TASKS AND EXERCISES:
1. In the passage on the Glengyle distillery, which distillery supplied the second-hand stills?
2. Carry on the passage on the Glengyle distillery from its final sentence.
Segment Start: TEXT UNDER STUDY
I seem to have been writing about J & A Mitchell quite a lot recently, but since last weekend marked the 12th Anniversary of the opening (re-opening?) of Mitchell’s Glengyle distillery, I figured that warranted another post. At least it is about Kilkerran this time rather than Springbank!
At the time, it was quite a novelty - it was one of the forerunners in the wave (now practically a tsunami) of new Scottish Distilleries, and the first distillery to open in Campbeltown in well over 100 years. The original Glengyle distillery had been founded in 1872 by William Mitchell, who ran it until 1919, when it was sold. It closed its doors a few years later in 1925. Although all the distilling equipment was removed, and the stock sold off, the distillery buildings themselves remained pretty much intact over the intervening years, being used first as a rifle range, then as an agricultural depot.
The story goes that Mr Hedley G Wright, current chairman of J & A Mitchell Co Ltd, during one of his visits to Springbank, had noticed that the buildings were for sale and commented, “Hmm, my great-great uncle used to own Glengyle. I think I should buy it.” I may be paraphrasing slightly but you get the idea! Buy it he did (in November 2000), and the ambitious plan to create a brand new distillery within the walls of the old one began.
The first time I saw the soon to be new Glengyle distillery, in 2002, it was an empty shell. A very large empty shell! Over the next couple of years though, I, along with all the other staff at Springbank, gradually watched the new distillery come to life under the direction of Mr Wright and Frank McHardy, who was Springbank Distillery Manager at the time.
The stills and mill were sourced second hand - the stills from Ben Wyvis distillery and the mill from Craigellachie - although the shape of the stills was altered somewhat to give the distillery character they wanted. The rest of the equipment was new though - the very large stainless steel mash tun was brought down by road (I’d have hated to be stuck behind that lorry on the way down to the town!) and fitted by Forsyths of Speyside. I vividly remember watching the washbacks be built on site - now that was impressive! If you’ve ever been to a cooperage and watched them building casks, it was like that but on a much, much larger scale. The noise of 5 or 6 guys hammering the huge hoops into place around the newly installed washbacks was something else! I also remember the first time the new washbacks were filled - and the water just poured out the bottom! They do that apparently, until the giant staves absorb enough water to expand into place and make them watertight. That’ll be why they were filled with water first then, won’t it? (That’s also why wooden washbacks are kept full of water when not in use, so that they don’t dry out and start leaking).
Segment End: TEXT UNDER STUDY
Segment Start: GIVEN MATERIAL
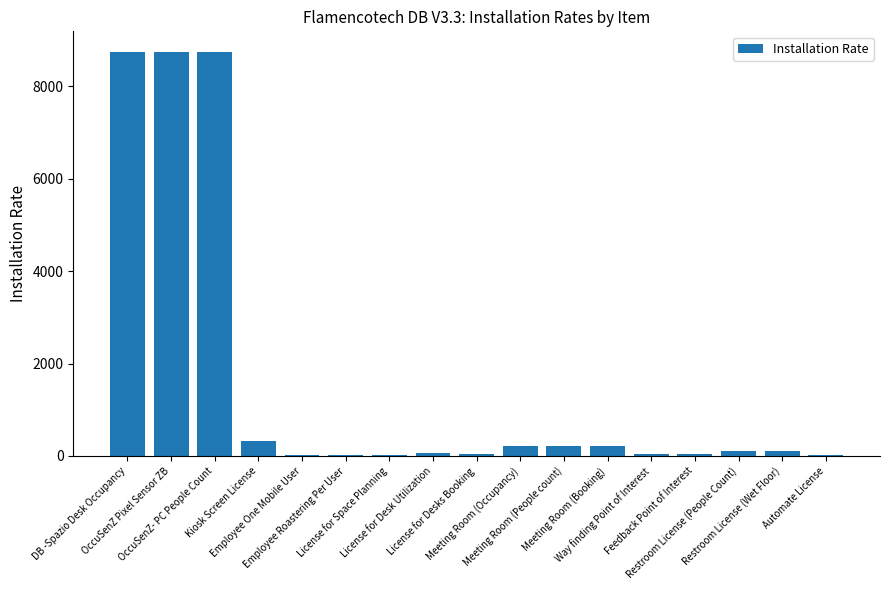

What is the maximum value shown in the chart?

8750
Segment End: GIVEN MATERIAL
RESULTS IN ORDER:
1. Ben Wyvis distillery

2.
It’s all the more remarkable then to think that at one point in time, Springbank was considered to be at the forefront of innovation and modernisation! In an article that Hedley G Wright, the current Chairman of Springbank, wrote for The Wine and Spirit Trade Record in 1963, he stated, “Springbank Distillery today has changed in several features from olden times. The company has been one of the pioneers of mechanisation within the distilling industry and the movement of barley and malt is now performed entirely by belts screws and elevators…The actual maltings have been rationalised so that there is only one set of floors and one kiln where formerly there had been two independent maltings…The green malt is dried on a pressure kiln of modern design and this item of equipment has been found to give a superior quality of malt and also effect considerable economy of time and fuel"
Then fermentation, “The actual washbacks are made of Scottish ‘boat-skin’ larch wood, for it is the belief of the proprietors that a steel wash back, although less expensive to install and maintain, gives a distinct taint to the final whisky, in an analogous manner to the distinctive tone given to a violin by the use of steel strings.”
Then distillation, “The wash is pumped into a large copper still which is heated by a coal fire underneath and also, simultaneously, by an internal steam coil through which superheated steam is passed. This method of heating a wash still is the traditional Campbeltown technique and has been used at Springbank for as long as records indicate; it is thought that no distilleries outside Campbeltown use this method.”
Today is an exciting day - I have finally managed to get my hands on some of the new Springbank Local Barley! Now, I must admit, my expectations are fairly (unreasonably?) high for this one as one of my favourite drams of all time is the 1966 Local Barley, which I first tried way back in 2003 at the Vienna Whisky Fair when the lovely chaps from the Austrian Whisky Society very kindly gave me a dram from their bottle in the bar after the show. I remember being absolutely blown away, not just by the whisky, but by the fact that a group of people I had never met before that weekend would share such an old, rare whisky with me, just because they thought I would like it and be interested to try it.
Released this month, this is retailing at around £95 a bottle, although I have seen some bottles sell at auction (yes, already!) for more than double that. Which brings me on to a rant that I have now and again when the subject of escalating whisky prices comes up. As consumers, we often complain that whisky is too expensive, that prices just keep rising. Which is true, but look at it from the producers point of view. How annoying must it be to see someone (or many someones in this case) buy your bottles, not to drink and enjoy, but to immediately flip at auction, making themselves more money per bottle than both the producer and retailer combined? If the market is willing to pay that higher price, then it is totally understandable that the producer would want to increase their share of the profits to allow them to reinvest in the business.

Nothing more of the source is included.